Tuesday, November 27, 2018

Emptiness Of My Heart

Emptiness Of My Heart
© Surazeus
2018 11 27

Out of the strange emptiness of my head
I howl beautiful concepts of fake faith
because one single odd phrase of dire thought
sparks flame of inspiration to burn bright
when I sing electric passion of love
that jolts our flesh with sweet intensity.

When I must sacrifice myself to save the group,
my loyal faith in wisdom of our leader
motivates me to act with selfless intent,
so I slip from hill fort in evening light
and glide through shadows of thick underbrush
and spy on large camp of attacking force.

Ever eager to obey our wise leader,
I think of ways to improve our conditions
and increase security of our wall
that protects us from fierce hostile attacks,
and suggest ideas up chain of command,
so we preserve health of our citizens.

Alone on tall watch tower in silver light
of the singing moon, I spot shadows moving
quick as fierce wolves to break through our defense,
and sound the alarm on the horn of war
when they swarm over our walls at midnight
and stab everyone to death with sharp spears.
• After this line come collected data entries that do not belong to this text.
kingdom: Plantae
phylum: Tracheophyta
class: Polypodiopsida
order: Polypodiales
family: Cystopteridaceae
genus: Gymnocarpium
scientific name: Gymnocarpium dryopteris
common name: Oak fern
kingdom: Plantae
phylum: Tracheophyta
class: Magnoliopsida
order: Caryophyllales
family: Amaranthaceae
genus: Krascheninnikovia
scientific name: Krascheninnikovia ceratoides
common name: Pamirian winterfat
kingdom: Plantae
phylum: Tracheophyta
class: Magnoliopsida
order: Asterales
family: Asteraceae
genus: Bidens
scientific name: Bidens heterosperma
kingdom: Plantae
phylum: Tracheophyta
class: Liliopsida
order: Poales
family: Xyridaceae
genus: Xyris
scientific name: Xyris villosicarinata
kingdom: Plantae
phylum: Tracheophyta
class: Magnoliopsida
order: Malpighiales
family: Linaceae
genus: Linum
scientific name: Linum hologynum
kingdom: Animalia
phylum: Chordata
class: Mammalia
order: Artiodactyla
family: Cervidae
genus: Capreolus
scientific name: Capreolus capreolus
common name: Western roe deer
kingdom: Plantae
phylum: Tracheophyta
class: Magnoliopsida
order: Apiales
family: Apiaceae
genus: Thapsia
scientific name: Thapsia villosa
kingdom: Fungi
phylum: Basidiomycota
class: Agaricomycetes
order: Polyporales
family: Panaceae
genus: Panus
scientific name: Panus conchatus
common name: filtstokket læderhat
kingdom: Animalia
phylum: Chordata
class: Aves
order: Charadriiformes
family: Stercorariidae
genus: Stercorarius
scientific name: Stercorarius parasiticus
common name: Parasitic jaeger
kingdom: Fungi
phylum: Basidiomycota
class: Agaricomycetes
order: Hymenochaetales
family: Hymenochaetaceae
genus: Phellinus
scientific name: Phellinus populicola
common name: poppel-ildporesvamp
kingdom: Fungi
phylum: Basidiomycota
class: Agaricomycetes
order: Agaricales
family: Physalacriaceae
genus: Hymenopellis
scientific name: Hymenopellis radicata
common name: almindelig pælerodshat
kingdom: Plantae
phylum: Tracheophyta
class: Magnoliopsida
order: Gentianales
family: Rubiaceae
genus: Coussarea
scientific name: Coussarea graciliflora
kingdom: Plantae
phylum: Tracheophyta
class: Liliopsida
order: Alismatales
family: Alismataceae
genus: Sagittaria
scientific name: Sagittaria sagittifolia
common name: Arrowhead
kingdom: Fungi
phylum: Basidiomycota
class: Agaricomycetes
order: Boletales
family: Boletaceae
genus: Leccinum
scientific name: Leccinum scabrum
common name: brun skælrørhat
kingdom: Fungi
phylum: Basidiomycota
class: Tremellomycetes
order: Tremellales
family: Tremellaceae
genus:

Alone in harrowing light of blue dawn,
I wander desolate fort burned by wild fire,
and clutch at skulls of people I once loved,
then kneel before the wise leader who hangs
crucified on the cross, moaning in pain,
as one eye stares down at my stricken face.

How did I fail to protect my good clan,
I wail as I find all my brothers killed,
and all my sisters kidnapped by strong men
who are selling them as slaves in the castle
where the haughty king on high throne of gold
sneers with delight at defeating our tribe.

Huddled by the river, shivering in shock,
I stare at my face wavering in clear water,
then turn away and weep in mute despair
that everyone I loved is dead or gone
because I failed to be eager enough
to protect my clan from hostile attack.

After lying in dust for one thousand days,
I sit up and stare at white skeleton
of my wise leader hanging from the tree,
and wonder at emptiness of my heart
hollowed out by anguish of mute despair,
then sing with birds that flutter in pear trees.